Regardless of his statistically dreadful performance, the Giants stuck with Boyle. When offered a trade by the Reds for King and Boyle in mid-season, the Giants were willing to trade King but would not let Boyle go.51 The New York press did not view his poor performance as entirely his fault, noting, “Even Jack Boyle, one of the finest players in the country, felt the distressing effect of being a Giant and played poorly.”52 After the conclusion of the 1892 season, Boyle was dealt to the Phillies as part of the trade to bring Roger Connor to New York. The press noted, “There will be considerable regret over the loss of Jack Boyle, who was a conscientious and popular player.”53

Late in the season, Boyle umpired two Giants games against the Baltimore team – perhaps because of his reputation for honesty, perhaps burnishing it. He had also umpired a game in the AA in 1888 and later did so for two in the NL in 1897.

While his play in New York was not much to write about, an off-the-field adventure of Boyle and Silver King received extensive coverage in Boyle’s hometown. As reported in “Base-Ball Gossip” in the Cincinnati Enquirer in mid-May, Boyle and Silver King became mixed up in an “unsavory mess” with two young women from Covington, Kentucky.54

After a game in Cincinnati, Boyle and King invited the women (and perhaps paid their way) to travel unaccompanied (evidently on the train used by the team) to New York to spend some time with the two there. The Cincinnati press headlined that the two attractive young women had eloped with the “Giants’ Mashes.” One of them, Rose Sandman, was linked with Boyle. The report prompted a telegram to Boyle from his mother asking if it was true.55 Boyle (age 26) denied in the press that he had eloped or had any intention of getting married to Ms. Sandman (then age 20).56 Sandman’s mother reported that Jack had called on her daughter several times before the trip to New York.57

The whole situation was considered quite scandalous in Cincinnati, though it got no ink in New York. As it turned out, Boyle surprised his friends and teammates of the time in late December 1894 by announcing that he was heading to Kentucky to marry Sandman.58 Jack and Rose stayed together for the rest of their lives and had two children, James and John, who became well known in the theatrical world as singers and impersonators.59

After his trade to the Phillies, Boyle held out on signing a contract, along with 12 other teammates, until nearly the beginning of the 1893 season.60 Upon joining the team, Boyle proceeded to have two of his best offensive seasons. He hit .286 in 1893, with 29 doubles, nine triples, and four home runs, and drove in 81. He followed up by batting .300 in 1894, with 23 doubles, 10 triples, four homers, and 89 RBIs. He spent those years splitting his time between catcher and first base, as he would for the rest of his career.

- - - -

## [Work request 1]
Reproduce the passage on Jack Boyle word for word, between "After his trade" and "of his career.", inclusive.
The passage on Jack Boyle and the records come from unrelated sources.

Page-level text extractions:
- - - -

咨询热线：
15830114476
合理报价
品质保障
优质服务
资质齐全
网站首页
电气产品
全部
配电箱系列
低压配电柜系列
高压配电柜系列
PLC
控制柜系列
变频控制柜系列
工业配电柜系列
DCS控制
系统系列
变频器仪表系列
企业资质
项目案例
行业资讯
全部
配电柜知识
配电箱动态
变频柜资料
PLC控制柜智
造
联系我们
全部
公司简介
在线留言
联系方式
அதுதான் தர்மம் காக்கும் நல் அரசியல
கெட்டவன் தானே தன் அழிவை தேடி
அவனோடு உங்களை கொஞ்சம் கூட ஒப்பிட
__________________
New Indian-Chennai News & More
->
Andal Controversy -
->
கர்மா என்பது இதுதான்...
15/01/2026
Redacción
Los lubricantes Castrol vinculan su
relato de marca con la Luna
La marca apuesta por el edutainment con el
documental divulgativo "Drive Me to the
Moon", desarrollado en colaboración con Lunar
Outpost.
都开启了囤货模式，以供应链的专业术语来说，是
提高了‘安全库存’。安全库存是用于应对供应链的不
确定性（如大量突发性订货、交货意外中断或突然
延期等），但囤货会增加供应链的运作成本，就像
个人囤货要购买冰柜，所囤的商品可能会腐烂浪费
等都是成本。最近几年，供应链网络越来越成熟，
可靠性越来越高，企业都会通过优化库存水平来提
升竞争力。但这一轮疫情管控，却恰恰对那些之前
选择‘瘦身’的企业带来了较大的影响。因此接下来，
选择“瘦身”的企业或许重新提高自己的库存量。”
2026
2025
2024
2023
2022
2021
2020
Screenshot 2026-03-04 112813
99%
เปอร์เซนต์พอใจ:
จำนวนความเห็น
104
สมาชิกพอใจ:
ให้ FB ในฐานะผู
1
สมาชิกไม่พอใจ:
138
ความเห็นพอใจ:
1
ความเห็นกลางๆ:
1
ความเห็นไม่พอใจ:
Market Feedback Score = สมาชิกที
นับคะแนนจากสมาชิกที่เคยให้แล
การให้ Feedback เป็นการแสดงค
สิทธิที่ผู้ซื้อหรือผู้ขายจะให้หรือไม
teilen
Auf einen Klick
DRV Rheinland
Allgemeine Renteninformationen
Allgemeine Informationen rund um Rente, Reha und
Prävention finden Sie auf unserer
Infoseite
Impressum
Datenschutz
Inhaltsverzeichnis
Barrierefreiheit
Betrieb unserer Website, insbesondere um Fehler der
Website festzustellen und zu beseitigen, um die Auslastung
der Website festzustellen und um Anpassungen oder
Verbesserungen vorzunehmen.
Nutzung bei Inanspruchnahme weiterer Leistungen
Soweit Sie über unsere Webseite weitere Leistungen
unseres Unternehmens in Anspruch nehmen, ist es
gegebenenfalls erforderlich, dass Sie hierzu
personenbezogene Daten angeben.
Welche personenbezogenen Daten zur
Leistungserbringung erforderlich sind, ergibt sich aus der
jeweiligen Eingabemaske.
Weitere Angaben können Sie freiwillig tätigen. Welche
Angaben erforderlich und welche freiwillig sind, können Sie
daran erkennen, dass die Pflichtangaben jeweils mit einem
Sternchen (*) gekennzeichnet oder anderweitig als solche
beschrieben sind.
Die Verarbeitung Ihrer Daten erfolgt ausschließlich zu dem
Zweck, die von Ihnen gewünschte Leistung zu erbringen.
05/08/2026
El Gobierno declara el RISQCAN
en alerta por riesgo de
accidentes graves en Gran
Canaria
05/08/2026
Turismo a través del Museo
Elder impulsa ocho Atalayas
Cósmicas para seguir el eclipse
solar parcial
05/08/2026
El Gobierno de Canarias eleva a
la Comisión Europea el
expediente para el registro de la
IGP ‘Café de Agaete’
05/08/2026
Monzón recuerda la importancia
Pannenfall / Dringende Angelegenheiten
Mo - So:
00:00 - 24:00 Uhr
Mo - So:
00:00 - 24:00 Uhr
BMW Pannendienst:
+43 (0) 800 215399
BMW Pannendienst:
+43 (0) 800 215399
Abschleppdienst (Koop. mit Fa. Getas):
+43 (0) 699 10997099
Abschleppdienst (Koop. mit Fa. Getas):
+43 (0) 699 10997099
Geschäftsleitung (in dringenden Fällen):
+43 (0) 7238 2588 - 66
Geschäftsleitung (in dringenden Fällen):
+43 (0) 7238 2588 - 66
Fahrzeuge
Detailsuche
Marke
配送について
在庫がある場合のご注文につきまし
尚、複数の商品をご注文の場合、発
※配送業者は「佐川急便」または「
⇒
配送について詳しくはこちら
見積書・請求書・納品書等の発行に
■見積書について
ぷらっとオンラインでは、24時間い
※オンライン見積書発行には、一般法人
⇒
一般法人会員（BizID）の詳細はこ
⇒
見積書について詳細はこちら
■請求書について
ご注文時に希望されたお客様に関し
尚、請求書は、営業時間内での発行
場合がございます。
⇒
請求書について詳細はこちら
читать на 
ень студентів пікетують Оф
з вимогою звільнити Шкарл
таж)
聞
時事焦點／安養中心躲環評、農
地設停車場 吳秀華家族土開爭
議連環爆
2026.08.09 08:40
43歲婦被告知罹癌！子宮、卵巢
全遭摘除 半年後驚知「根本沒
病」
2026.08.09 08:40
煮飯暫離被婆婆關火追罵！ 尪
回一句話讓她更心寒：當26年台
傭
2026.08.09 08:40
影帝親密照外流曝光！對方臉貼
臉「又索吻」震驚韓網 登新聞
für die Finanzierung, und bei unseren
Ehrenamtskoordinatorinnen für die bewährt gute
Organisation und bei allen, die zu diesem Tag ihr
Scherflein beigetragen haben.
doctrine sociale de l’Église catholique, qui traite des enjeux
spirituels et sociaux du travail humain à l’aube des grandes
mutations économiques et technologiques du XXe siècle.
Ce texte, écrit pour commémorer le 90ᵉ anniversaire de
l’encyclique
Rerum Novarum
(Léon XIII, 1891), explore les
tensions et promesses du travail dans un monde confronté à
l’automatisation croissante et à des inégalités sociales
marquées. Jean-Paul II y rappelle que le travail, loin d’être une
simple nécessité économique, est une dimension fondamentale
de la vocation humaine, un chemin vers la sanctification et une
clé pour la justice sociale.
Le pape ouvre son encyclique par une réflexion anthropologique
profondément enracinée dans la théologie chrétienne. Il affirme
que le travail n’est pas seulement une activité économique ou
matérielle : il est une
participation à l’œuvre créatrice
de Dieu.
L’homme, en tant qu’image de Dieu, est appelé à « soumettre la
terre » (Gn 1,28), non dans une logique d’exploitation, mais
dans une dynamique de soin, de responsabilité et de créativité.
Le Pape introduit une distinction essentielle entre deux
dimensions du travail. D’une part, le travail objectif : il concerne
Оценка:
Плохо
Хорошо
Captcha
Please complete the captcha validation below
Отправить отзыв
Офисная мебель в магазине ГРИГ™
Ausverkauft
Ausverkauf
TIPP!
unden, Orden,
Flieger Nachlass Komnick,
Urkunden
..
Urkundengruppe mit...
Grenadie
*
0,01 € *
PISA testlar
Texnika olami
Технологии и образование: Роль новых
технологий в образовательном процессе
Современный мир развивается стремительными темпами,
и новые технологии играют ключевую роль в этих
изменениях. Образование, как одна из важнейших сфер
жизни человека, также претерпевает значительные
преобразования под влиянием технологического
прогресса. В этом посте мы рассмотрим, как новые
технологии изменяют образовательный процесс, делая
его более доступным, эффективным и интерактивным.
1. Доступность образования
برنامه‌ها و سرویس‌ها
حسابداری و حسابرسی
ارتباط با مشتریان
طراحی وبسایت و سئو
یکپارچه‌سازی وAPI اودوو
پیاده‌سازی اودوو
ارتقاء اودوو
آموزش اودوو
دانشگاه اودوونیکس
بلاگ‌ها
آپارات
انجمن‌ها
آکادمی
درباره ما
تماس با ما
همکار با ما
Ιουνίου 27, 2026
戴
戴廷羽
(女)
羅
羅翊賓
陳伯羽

- - - -

## [Work request 2]
Count the lines in the records that contain the string "Feedback" and reply with the number only.

## [Exercise result 1]
After his trade to the Phillies, Boyle held out on signing a contract, along with 12 other teammates, until nearly the beginning of the 1893 season.60 Upon joining the team, Boyle proceeded to have two of his best offensive seasons. He hit .286 in 1893, with 29 doubles, nine triples, and four home runs, and drove in 81. He followed up by batting .300 in 1894, with 23 doubles, 10 triples, four homers, and 89 RBIs. He spent those years splitting his time between catcher and first base, as he would for the rest of his career.

## [Exercise result 2]
2